The adage, ‘Practice makes perfect’ is only rarely true, because perfection – whatever we mean when we use this word – is very hard to attain, and maintain. We can say, however, that practice pays off. It is essential for improvement and success in so many things in life – it’s impossible to exaggerate its role in the development of performance.
Not just any practice, of course. I’ve been playing football since I was a careering four year-old, but I probably haven’t improved in my ability to play football in the last forty years, because I’m just playing, I’m not practising deliberately in order to improve. Beyond a basic level, deliberate practice is what’s needed for continued improvement.
Deliberate practice is not haphazard or recreational, it’s highly structured and typically involves: setting specific goals or targets for improvement; attempting challenging tasks that are just beyond our current performance levels; and getting and using feedback – usually from a teacher or coach – to improve towards achieving the targets we have set. According to Hattie and Yates (‘Visible learning and the science of how we learn’, 2014), ‘deliberate practice is the essential prerequisite for skill development’.
Deliberate practice emphasises how we practise far more than how much we practise.
Anders Ericsson preferred the term ‘purposeful practice’ to deliberate practice, because he felt it was more achievable for all individuals and across all domains – with purposeful practice, for example, you don’t have to have an expert teacher/coach giving you feedback; the feedback could be based on your own assessment – but the key elements are the same: well-defined, specific goals; focus – concentrated attention; feedback for improvement; and going outside our comfort zone, by tackling challenging material.

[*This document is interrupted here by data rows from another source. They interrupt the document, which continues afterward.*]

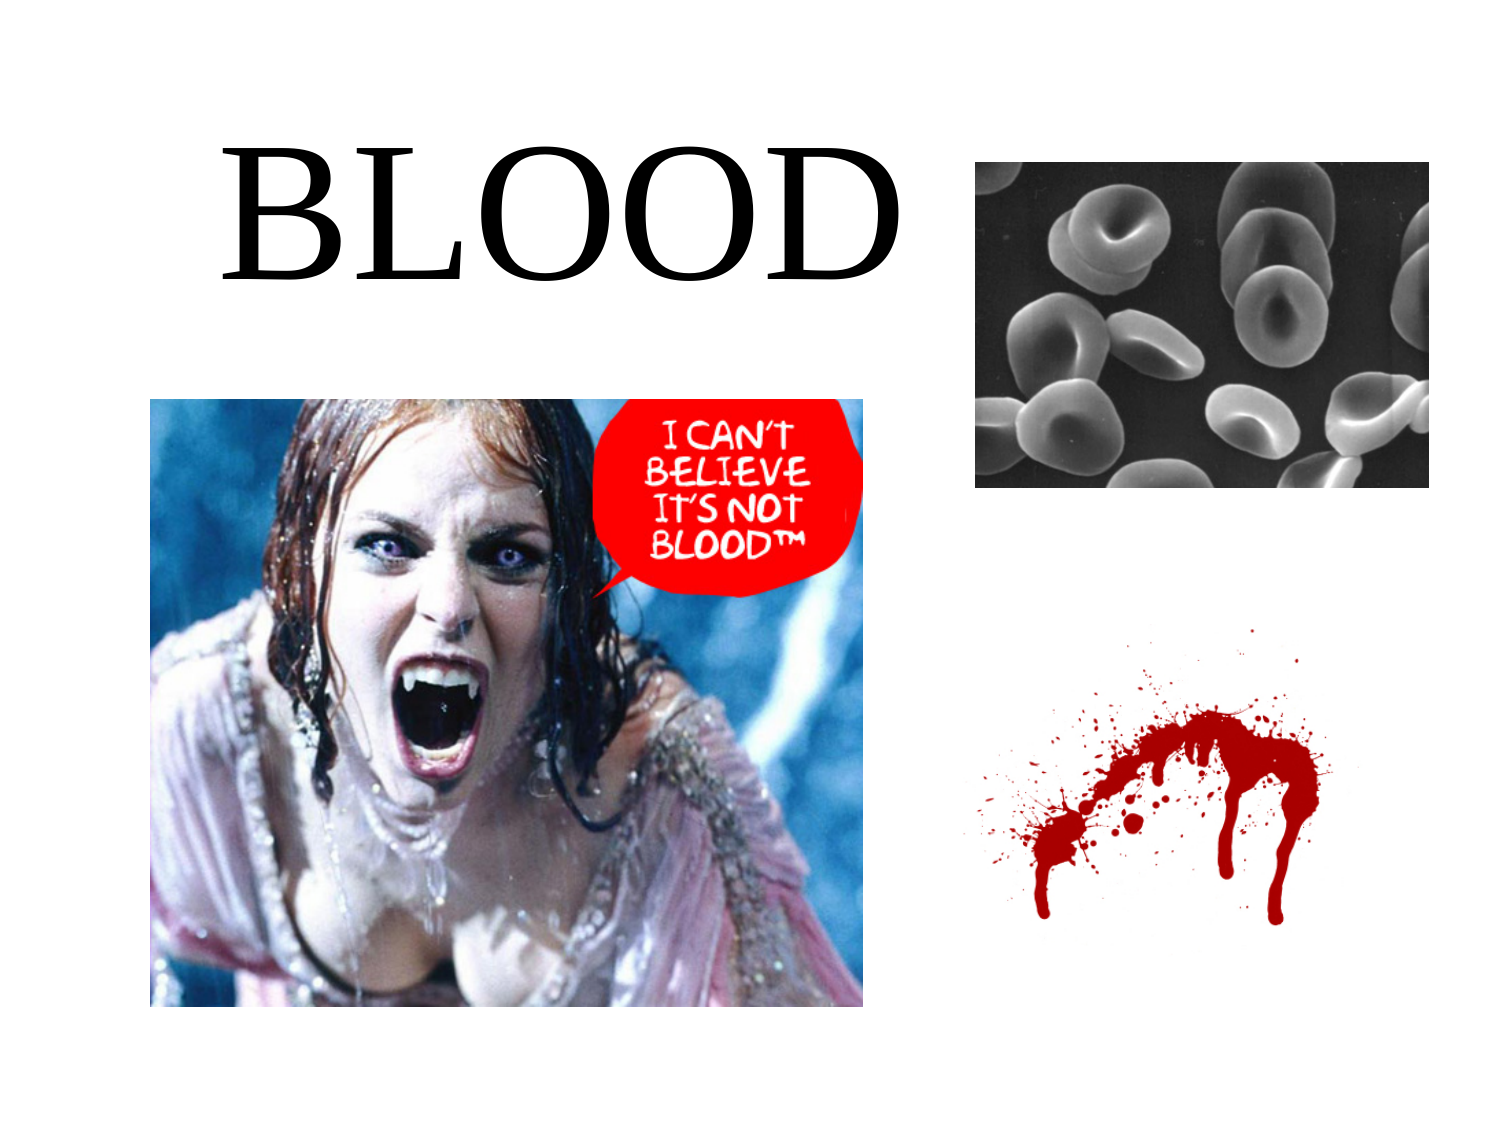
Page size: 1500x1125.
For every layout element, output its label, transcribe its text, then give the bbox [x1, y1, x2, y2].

picture [962, 624, 1363, 957]
picture [150, 399, 863, 1008]
title BLOOD [150, 49, 976, 376]
picture [975, 162, 1429, 488]
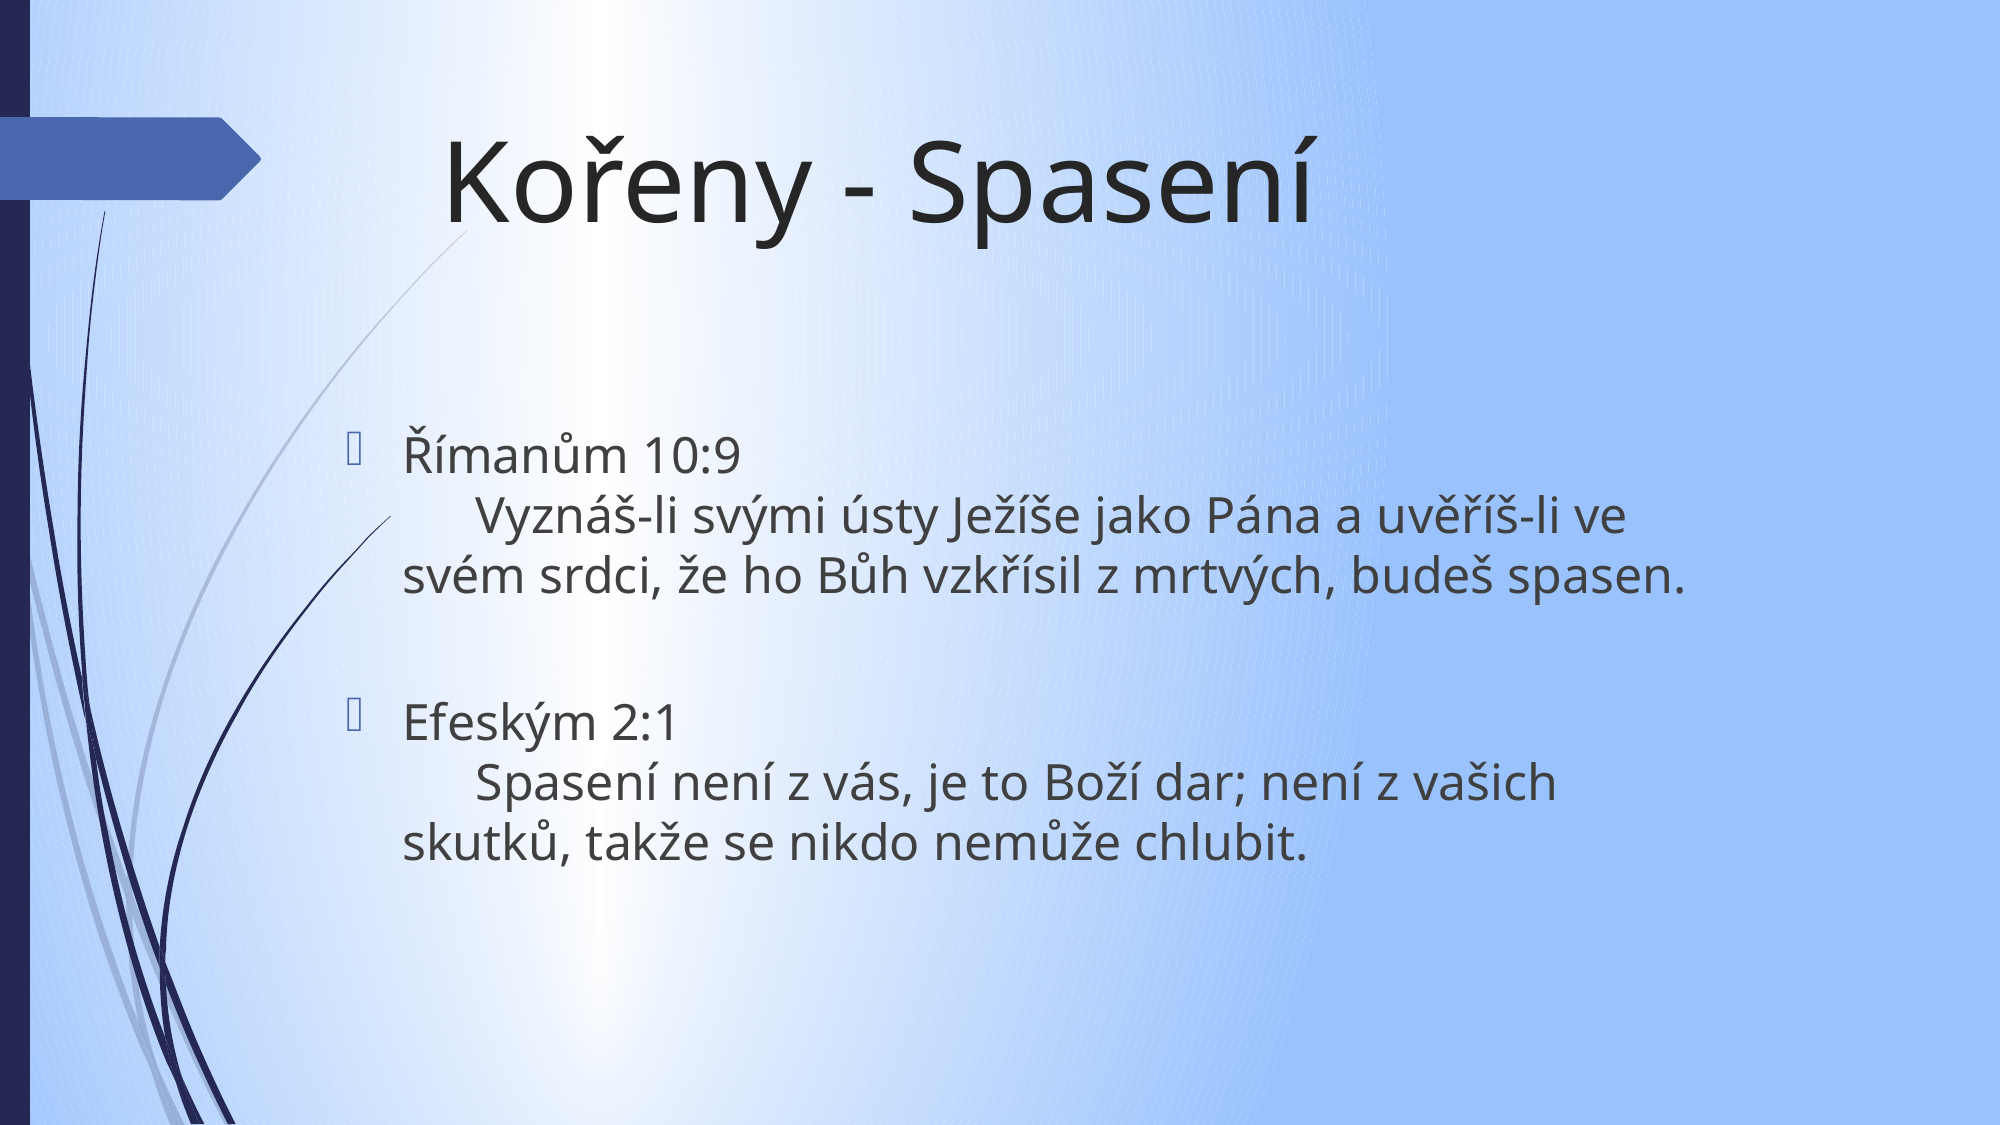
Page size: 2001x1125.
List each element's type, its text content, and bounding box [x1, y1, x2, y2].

A key goal of practice should be to achieve ‘automaticity’ – being able to do a thing ‘on autopilot’. According to Daniel Willingham, we achieve automaticity by practising beyond the point of mastery: ‘studying material that one already knows is called overlearning. Because memory is prone to forgetting, one cannot learn material to a criterion and then expect the memory to stay at that level very long’ (Ask the cognitive scientist: practice makes perfect – but only if you practice beyond the point of perfection’, 2004).
The big advantage of overlearning is that it frees up space in our working memory (the place where we think): if I know my times tables to the point where they are right there, on the tip of my mind, I can focus far more easily on higher-level maths problems – automaticity significantly reduces cognitive load, and this is a good thing because we know that the limitations of cognitive load are a key barrier to successful learning.
What does all of this mean for the classroom? We need to ensure that students get lots of opportunities to practise their learning, and achieve automaticity in the core skills and knowledge they will need again and again. We can do this by:
1. Clarifying the learning intentions: the students need to be crystal-clear about what they are meant to be learning 2) Providing students with multiple opportunities for both guided and independent practice 3) Checking their progress and ensuring they get specific task-related feedback they can use to improve and 4) Providing regular future opportunities for retrieval practice of the material/topic.
Practice may not make perfect, but it can certainly make permanent. Amongst the techniques for making learning stick, it reigns supreme. PPO!